For uniformness, this is very tricky since as size approaches RAND_MAX there will be a bias towards the lower values and if size exceeds RAND_MAX then there will be elements that are never chosen. One solution to overcome this is to use a binary search:
int GetRand (int size)
{
int lower = 0, upper = size;
do
{
int mid = (lower + upper) / 2;
if (rand () > RAND_MAX / 2) // not a great test, perhaps use parity of rand ()?
{
lower = mid;
}
else
{
upper = mid;
}
} while (upper != lower); // this is just to show the idea,
// need to cope with lower == mid and lower != upper
// and all the other edge conditions
return lower;
}
What you need is to generate M uniformly distributed random numbers from [0, N) range, but there is one caveat here.
One needs to note that your statement of the problem is ambiguous. What is meant by the uniformly distributed selection? One thing is to say that each index has to be selected with equal probability (of M/N, of course). Another thing is to say that each two-index combination has to be selected with equal probability. These two are not the same. Which one did you have in mind?

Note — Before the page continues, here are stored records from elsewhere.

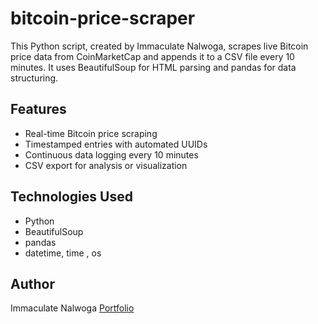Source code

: # bitcoin-price-scraper
This Python script, created by Immaculate Nalwoga, scrapes live Bitcoin price data from CoinMarketCap and appends it to a CSV file every 10 minutes. It uses BeautifulSoup for HTML parsing and pandas for data structuring.

## Features

- Real-time Bitcoin price scraping
- Timestamped entries with automated UUIDs
- Continuous data logging every 10 minutes
- CSV export for analysis or visualization

## Technologies Used

- Python
- BeautifulSoup
- pandas
- datetime, time , os

## Author 

Immaculate Nalwoga
[Portfolio](https://nalwogaimmaculate3.wixsite.com/immy-1)
  
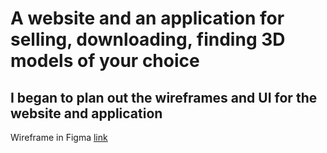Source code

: # A website and an application for selling, downloading, finding 3D models of your choice




## I began to plan out the wireframes and UI for the website and application
Wireframe in Figma [link](https://www.figma.com/design/jUD6qsn6YBgcPaFKLuCedd/gcodestoe?node-id=0-1&t=F2c1iy2w4KU6ZY0X-1)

If M is considerably smaller than N, the classic algorithm for selecting M numbers out of [0, N) range is Bob Floyd algorithm that can be found in Bentley's "Programming Peals" book. It looks as follows (a sketch)
for (int j = N - M; i < N; ++j) {
int rand = random(0, j); // generate a random integer in range [0, j]
if (`rand` has not been generated before)
output rand;
else
output j;
}
In order to implement the check of whether rand has already been generated or not for relatively high M some kind of implementation of a set is necessary, but in your case M=2 it is straightforward and easy.
Note that this algorithm distributes the sets of M numbers uniformly. Also, this algorithm requires exactly M iterations (attempts) to generate M random numbers, i.e. it doesn't follow that flawed "trial-and-error" approach often used in various ad-hoc algorithms intended to solve the same problem.
Adapting the above to your specific situation, the correct algorithm will look as follows
first = random(0, N - 2);
second = random(0, N - 1);
if (second == first)
second = N - 1;
(I leave out the internal details of random(a, b) as an implementation detail).
It might not be immediately obvious why the above works correctly and produces a truly uniform distribution, but it really does :)
How about using a std::queue and doing std::random_shuffle on them. Then just pop til your hearts content?
Not elegant, but extreamly simple: just draw a random number in [0, vector.size()[ and check it's not twice the same.
Simplicity is also in some way elegance ;)
What do you call fast ? I guess this can be done thousands of times within a millisecond.
Whenever need something random, you are going to have various questions about the random number properties regarding uniformity, distribution and so on.
Assuming you've found a suitable source of randomness for your application, then the simplest way to generate pairs of uncorrelated entries is just to pick two random indexes and test them to ensure they aren't equal.
Given a vector of N+1 entries, another option is to generate an index i in the range 0..N. element[i] is choice one. Swap elements i and N. Generate an index j in the range 0..(N-1). element[j] is your second choice. This slowly shuffles your vector which may be problematical, but it can be avoided by using a second vector which holds indexes into the first, and shuffling that. This method trades a swap for the index comparison and tends to be more efficient for small vectors (a dozen or fewer elements, typically) as it avoids having to do multiple comparisons as the number of collisions increase.
You might wanna look into the gnu scientific library. There are some pretty nice random number generators in there that are guaranteed to be random down to the bit level.